A translation of the Scripture was published by authority, which, after passing through several emendations, became, in the succeeding reign, the basis of our present version. This was the work of translators not deeply versed in the opinions, languages, manners, and institutions of the ancient world, who were born before the existence of eastern learning in Europe, and whose education was completed before the mines of criticism had been opened, either as applied to the events of history, or to the reading, interpretation, and genuineness of ancient writings. On these accounts, as well as on account of the complete superannuation of some parts of its vocabulary, it undoubtedly requires revision and emendation. Such a task, however, should only be entrusted to hands skilful and tender in the case of a translation, which, to say nothing of the connection of its phraseology with the religious sensibilities of a people, forms the richest storehouse of the native beauties of our ancient tongue; and by frequent yet reverential perusal has more than any other cause contributed to the permanency of our language, and thereby to the unity of our literature. In waving the higher considerations of various kinds which render caution, in such a case, indispensable, it is hard to overvalue the literary importance of daily infusions from the "well of English undefiled" into our familiar converse. Nor should it be forgotten, if ever the revision be undertaken, that we derive an advantage, not to be hazarded for tasteless novelties, from a perfect model of a translation of works of the most remote antiquity, into that somewhat antique English, venerable without being obscure, which alone can faithfully represent their spirit and genius.
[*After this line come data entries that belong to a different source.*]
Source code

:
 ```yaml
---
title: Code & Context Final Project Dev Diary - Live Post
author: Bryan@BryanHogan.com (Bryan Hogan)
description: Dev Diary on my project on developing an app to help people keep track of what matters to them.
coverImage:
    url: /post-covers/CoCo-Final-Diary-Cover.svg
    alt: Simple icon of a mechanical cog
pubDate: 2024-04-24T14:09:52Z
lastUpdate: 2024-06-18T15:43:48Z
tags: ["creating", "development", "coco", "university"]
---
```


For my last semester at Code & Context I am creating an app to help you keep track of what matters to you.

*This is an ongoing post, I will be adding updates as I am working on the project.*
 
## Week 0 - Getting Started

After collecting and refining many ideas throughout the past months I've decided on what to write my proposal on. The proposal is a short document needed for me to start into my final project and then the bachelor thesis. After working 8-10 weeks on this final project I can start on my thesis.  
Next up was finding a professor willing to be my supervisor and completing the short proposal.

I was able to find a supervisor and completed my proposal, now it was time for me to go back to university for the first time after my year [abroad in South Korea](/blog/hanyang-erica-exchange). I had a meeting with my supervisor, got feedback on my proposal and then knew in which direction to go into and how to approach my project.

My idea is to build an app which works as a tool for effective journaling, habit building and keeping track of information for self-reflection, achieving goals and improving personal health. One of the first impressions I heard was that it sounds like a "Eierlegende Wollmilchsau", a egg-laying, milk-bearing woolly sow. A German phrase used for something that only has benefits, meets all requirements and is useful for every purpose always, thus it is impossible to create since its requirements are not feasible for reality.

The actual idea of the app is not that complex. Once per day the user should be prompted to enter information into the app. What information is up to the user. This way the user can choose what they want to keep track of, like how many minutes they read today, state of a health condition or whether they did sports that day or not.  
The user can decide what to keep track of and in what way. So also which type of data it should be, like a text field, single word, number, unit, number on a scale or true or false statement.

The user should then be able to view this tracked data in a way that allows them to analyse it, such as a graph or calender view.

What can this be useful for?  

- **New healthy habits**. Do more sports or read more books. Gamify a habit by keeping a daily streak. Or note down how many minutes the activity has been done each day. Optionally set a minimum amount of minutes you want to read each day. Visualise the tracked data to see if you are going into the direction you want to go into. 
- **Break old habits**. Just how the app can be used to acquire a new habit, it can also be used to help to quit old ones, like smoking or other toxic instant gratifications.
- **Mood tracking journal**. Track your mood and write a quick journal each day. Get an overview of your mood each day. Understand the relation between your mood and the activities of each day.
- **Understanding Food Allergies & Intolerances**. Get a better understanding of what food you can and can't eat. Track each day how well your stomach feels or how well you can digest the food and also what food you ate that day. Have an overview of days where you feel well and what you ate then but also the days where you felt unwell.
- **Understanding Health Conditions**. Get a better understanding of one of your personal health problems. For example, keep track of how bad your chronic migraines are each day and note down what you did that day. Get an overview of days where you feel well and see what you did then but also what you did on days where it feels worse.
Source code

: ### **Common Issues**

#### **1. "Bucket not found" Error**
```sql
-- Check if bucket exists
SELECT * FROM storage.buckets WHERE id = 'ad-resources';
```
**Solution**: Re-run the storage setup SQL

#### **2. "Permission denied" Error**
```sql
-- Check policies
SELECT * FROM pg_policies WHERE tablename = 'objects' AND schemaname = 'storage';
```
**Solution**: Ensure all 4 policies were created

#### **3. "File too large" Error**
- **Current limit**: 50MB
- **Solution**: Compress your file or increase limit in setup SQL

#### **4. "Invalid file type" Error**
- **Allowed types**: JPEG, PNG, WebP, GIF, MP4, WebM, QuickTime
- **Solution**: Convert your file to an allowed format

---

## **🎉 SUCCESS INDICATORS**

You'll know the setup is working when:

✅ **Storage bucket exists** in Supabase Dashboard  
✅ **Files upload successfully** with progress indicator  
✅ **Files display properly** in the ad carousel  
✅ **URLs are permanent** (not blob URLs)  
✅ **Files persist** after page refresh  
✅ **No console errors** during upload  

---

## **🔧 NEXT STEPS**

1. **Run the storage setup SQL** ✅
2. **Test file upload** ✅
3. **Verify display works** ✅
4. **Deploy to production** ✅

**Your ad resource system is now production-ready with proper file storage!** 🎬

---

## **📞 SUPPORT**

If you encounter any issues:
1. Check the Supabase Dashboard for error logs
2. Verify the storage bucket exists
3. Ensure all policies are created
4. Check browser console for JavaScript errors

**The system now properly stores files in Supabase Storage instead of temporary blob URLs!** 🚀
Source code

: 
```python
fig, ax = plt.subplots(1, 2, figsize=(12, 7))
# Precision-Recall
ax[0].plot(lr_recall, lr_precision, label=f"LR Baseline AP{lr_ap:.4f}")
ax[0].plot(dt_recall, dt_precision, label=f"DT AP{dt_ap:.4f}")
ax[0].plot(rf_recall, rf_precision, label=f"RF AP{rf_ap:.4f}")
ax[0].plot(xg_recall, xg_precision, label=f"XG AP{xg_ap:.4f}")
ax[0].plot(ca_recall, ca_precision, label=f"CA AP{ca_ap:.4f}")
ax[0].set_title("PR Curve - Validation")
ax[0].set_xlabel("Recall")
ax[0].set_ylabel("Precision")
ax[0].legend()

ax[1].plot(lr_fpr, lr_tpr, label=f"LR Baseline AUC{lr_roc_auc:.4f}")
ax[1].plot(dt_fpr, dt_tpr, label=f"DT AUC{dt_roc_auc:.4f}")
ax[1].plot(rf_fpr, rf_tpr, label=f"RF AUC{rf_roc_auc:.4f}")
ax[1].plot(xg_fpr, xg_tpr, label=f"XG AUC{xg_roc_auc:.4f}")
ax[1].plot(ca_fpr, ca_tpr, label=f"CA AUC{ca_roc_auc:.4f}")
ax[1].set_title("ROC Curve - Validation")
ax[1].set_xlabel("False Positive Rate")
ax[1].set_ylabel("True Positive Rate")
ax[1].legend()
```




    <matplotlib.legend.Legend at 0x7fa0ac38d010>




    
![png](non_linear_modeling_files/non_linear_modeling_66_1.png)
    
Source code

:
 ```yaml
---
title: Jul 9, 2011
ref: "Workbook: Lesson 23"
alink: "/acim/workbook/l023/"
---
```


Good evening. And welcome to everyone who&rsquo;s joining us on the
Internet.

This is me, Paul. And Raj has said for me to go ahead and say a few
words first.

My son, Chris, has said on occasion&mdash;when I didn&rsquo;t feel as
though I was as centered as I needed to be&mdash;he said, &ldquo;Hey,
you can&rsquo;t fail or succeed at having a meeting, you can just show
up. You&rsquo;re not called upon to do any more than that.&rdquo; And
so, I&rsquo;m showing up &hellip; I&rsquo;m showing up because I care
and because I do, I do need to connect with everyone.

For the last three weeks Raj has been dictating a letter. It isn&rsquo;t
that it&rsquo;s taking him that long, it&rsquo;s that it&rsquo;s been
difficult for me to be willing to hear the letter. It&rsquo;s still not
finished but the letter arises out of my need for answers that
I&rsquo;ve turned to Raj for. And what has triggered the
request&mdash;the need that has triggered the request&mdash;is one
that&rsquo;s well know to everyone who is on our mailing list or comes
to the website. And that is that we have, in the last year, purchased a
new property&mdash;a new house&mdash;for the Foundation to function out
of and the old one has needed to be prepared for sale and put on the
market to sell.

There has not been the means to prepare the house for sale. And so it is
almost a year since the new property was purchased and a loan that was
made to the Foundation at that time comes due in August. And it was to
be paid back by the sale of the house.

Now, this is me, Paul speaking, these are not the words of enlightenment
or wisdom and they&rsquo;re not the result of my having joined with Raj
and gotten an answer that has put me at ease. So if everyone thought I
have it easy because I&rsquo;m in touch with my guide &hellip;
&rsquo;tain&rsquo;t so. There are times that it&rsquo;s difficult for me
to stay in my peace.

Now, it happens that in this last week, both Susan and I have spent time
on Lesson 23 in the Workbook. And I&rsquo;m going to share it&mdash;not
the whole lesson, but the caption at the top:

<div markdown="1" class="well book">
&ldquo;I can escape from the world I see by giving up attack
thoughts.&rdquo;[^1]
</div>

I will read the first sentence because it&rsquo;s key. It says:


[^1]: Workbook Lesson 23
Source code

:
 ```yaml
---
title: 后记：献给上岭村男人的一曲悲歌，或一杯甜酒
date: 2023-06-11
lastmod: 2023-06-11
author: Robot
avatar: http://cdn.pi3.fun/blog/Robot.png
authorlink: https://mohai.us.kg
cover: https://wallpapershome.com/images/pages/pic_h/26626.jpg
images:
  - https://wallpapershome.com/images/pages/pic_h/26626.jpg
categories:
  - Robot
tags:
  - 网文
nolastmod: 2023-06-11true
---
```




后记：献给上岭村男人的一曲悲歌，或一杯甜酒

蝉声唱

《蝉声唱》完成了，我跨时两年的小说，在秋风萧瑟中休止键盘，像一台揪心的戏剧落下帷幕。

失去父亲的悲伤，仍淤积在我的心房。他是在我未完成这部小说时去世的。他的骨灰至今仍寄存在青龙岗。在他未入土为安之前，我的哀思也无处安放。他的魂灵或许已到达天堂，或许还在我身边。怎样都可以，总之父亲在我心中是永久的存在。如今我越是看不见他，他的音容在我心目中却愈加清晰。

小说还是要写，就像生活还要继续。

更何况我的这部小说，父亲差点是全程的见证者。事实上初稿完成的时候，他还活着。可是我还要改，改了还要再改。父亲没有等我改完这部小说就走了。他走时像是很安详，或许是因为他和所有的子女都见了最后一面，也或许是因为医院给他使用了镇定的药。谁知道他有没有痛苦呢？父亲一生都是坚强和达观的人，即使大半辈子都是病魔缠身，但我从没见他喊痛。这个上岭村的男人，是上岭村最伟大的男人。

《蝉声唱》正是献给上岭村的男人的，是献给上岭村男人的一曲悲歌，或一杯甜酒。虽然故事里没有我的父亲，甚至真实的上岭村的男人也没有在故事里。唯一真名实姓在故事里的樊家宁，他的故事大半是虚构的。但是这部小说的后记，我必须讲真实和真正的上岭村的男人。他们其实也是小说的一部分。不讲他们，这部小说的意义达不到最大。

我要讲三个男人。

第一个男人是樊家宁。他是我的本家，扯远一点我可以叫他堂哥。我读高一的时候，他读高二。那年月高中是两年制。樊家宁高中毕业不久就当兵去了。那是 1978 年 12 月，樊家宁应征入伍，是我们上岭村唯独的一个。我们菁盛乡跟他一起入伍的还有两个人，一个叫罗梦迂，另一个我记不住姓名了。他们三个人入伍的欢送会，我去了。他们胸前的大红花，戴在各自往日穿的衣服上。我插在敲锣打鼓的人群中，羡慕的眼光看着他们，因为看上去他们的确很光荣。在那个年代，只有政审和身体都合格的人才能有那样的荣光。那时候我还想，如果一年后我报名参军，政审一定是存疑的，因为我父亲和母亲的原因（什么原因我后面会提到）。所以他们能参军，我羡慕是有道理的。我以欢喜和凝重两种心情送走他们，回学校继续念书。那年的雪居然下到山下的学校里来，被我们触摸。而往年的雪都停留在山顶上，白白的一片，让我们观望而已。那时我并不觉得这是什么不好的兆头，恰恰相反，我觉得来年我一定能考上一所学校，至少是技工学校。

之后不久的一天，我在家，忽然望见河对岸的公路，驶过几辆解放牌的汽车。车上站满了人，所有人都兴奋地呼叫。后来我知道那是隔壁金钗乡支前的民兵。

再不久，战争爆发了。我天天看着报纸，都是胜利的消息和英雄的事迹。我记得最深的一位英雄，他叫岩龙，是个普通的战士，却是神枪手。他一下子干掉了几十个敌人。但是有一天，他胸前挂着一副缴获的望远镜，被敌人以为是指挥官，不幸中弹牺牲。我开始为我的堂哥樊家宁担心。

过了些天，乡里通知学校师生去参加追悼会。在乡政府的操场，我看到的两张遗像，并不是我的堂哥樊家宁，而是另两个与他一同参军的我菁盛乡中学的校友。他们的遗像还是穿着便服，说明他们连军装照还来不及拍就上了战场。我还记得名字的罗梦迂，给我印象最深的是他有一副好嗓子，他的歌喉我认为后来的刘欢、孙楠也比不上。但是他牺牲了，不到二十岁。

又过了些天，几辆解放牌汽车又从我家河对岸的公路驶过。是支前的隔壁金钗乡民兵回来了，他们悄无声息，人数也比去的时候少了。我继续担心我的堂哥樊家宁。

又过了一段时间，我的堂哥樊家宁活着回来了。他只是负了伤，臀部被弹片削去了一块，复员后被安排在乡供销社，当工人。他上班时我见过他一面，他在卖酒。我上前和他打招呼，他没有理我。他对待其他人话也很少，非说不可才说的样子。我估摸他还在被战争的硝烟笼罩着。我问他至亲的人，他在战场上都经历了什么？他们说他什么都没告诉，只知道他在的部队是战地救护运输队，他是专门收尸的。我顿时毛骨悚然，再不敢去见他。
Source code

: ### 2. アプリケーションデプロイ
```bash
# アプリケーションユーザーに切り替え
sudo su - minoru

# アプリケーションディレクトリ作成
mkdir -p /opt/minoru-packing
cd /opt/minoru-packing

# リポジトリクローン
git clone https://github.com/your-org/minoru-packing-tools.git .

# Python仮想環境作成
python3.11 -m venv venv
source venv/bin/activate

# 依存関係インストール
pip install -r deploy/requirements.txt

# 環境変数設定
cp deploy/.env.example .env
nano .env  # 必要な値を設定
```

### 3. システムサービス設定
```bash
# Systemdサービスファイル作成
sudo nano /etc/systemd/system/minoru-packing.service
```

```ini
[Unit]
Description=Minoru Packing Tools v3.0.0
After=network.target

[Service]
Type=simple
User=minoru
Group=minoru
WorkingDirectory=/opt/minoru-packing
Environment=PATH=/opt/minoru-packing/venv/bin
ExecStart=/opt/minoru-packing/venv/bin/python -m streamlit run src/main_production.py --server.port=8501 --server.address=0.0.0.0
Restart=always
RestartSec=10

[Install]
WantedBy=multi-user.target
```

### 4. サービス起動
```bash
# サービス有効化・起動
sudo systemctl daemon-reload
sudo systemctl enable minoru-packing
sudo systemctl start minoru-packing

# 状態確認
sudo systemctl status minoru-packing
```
While Elizabeth continued to consolidate her throne
on the basis of the protestant religion, which her enemies as well as her friends taught her to contemplate as the only secure foundation of her title and government, the opposition of innovation to establishment, sometimes traversed by personal interests and temporary incidents, sometimes blended with the more shifting objects of policy, was hastening to become the mainspring of the wars and revolutions of Europe. Some of the steps towards a general war of opinion have been traced in the conclusion of the preceding volume. Some of the political causes which gave an ascendant for a short time to a transient and narrow policy have also been there observed. The most considerable of them was the marriage of Mary Stuart to the dauphin. At the death of Mary Tudor, the queen dauphiness assumed the arms and regal title of England, to which she was indeed the heir in the eyes of all who deemed Elizabeth illegitimate, and considered the parliament as not having the power to invade the sacred order of succession. Mary and her husband even executed a grant of land to lord Fleming, by their style as king and queen of England as well as of Scotland.* These acts could not be regarded as the mere assumption of barren titles, since they never were practised during the reign of Mary, or even of Edward. The claims of a Roman catholic pretender, wedded to the heir apparent of such a monarchy as France, - while Scotland was divided between the contending communions, while Ireland was altogether catholic, and while catholics predominated in the northern provinces of England,—were in the highest degree formidable to the protestant succession in England, and seemed to threaten an instant overthrow of Elizabeth's tottering throne. The princes of the house of Lorraine established in France, a race remarkable for capacity, valour, and daring ambition,- - became the masters of that monarchy at the death of Henry II., who was mortally wounded in a tournament in July, 1559, shortly after having issued an edict inflicting
As early as January, 1559.- Cecil's Diary, Murdin, 747.